On July 6, 2021, Governor Mills signed into law LD 1167, “An Act Relating to Fair Chance in Employment.” In doing so, Maine joins several other states that prohibit criminal history inquiries to some extent. In summary, under the new law, employers are prohibited from (1) requesting criminal history record information from applicants on the employer’s initial employee application form, and (2) stating–on the initial application form, in an advertisement, or otherwise prior to determining if an applicant is qualified for the position—that an applicant with a criminal history will not be considered for a position.

Under the new law, “criminal history record information” means information in a record about an individual as collected by or kept in the custody of a criminal justice agency, and includes, but is not limited to, information regarding summonses and arrests, detention, bail, criminal charges and indictments, any convictions or dispositions from such charges, warrants, pardons, and other criminal history information.

The new law also specifies when an employer is permitted to ask about an applicant’s criminal history. An employer may ask an applicant about criminal history record information during an interview or after the employer has determined that the applicant otherwise is qualified for the position. If an employer asks about an applicant’s criminal history, the employer must permit the applicant to explain the information and circumstances regarding any convictions.

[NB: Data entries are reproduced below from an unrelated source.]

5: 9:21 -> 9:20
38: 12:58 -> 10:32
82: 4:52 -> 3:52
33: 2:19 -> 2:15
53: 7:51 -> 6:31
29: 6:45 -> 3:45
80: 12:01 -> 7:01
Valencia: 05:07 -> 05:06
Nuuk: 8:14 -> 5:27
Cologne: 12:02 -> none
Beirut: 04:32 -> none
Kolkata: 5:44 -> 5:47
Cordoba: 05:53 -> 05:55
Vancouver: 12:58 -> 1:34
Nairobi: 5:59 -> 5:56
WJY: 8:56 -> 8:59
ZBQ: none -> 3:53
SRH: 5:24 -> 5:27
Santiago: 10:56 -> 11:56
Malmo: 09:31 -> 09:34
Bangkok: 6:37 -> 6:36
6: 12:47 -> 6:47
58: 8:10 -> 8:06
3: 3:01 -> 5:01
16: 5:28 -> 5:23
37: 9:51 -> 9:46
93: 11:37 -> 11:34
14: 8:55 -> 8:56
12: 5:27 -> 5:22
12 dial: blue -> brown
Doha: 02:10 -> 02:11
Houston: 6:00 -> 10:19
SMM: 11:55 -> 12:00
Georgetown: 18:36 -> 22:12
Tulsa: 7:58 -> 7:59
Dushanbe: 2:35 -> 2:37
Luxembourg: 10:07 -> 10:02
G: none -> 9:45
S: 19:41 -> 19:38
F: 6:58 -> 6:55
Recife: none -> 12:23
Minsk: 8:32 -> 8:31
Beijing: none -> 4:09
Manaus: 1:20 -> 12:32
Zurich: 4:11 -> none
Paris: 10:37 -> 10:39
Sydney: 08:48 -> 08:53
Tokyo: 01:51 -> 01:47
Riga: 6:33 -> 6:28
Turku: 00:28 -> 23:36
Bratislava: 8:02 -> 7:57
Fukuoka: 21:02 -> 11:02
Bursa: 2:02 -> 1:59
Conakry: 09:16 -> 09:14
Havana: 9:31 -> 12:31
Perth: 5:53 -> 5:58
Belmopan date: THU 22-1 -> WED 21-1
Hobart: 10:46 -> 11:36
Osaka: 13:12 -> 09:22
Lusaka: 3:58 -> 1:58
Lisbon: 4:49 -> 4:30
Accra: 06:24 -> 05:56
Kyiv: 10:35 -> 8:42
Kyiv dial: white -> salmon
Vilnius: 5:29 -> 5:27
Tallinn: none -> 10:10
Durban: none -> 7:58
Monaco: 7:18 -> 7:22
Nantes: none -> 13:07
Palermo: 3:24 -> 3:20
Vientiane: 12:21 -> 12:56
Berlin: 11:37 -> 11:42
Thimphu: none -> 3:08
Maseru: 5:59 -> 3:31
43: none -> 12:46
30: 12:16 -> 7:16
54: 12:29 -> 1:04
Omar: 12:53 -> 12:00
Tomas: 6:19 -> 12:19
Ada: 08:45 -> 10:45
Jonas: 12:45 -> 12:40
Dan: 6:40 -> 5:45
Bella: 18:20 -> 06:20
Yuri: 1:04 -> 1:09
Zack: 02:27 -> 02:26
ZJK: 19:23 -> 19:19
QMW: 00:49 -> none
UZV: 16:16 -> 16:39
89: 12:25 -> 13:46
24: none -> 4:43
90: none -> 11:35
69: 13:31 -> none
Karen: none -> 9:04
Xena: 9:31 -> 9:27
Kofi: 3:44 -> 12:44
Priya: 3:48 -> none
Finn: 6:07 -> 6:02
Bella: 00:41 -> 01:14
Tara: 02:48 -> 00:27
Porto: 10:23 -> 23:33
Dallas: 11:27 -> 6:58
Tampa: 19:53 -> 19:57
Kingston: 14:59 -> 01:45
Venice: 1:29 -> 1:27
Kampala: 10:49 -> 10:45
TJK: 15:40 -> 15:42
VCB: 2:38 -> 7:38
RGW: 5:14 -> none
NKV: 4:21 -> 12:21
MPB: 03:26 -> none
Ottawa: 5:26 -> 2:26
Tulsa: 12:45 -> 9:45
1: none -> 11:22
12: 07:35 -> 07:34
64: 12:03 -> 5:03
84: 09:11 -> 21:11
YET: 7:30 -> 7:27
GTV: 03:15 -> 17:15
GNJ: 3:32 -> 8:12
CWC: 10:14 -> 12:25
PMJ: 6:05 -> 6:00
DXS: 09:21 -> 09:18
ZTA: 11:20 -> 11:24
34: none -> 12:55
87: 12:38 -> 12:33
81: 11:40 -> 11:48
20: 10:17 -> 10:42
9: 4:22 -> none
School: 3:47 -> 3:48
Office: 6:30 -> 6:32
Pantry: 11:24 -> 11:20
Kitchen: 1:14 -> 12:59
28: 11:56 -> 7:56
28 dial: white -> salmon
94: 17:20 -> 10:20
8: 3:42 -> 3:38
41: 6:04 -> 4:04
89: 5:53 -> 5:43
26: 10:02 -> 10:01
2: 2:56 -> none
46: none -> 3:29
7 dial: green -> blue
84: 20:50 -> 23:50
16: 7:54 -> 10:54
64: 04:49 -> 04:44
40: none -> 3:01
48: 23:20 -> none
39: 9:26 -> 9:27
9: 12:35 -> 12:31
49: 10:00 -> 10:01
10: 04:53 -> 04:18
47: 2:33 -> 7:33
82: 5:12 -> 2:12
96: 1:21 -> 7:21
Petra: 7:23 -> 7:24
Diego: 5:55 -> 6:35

In addition, an employer may ask about criminal convictions on an initial application form or otherwise state that applicant with a criminal history will not be considered if: (1) federal or state law creates a mandatory or presumptive disqualification based on certain criminal convictions, or (2) federal or state law imposes an obligation on the employer to refrain from hiring a person with certain criminal convictions.

The new law provides for a penalty of not less than $100 or more than $500 for each violation. The new law becomes effective 90 days after the end of the current legislative session.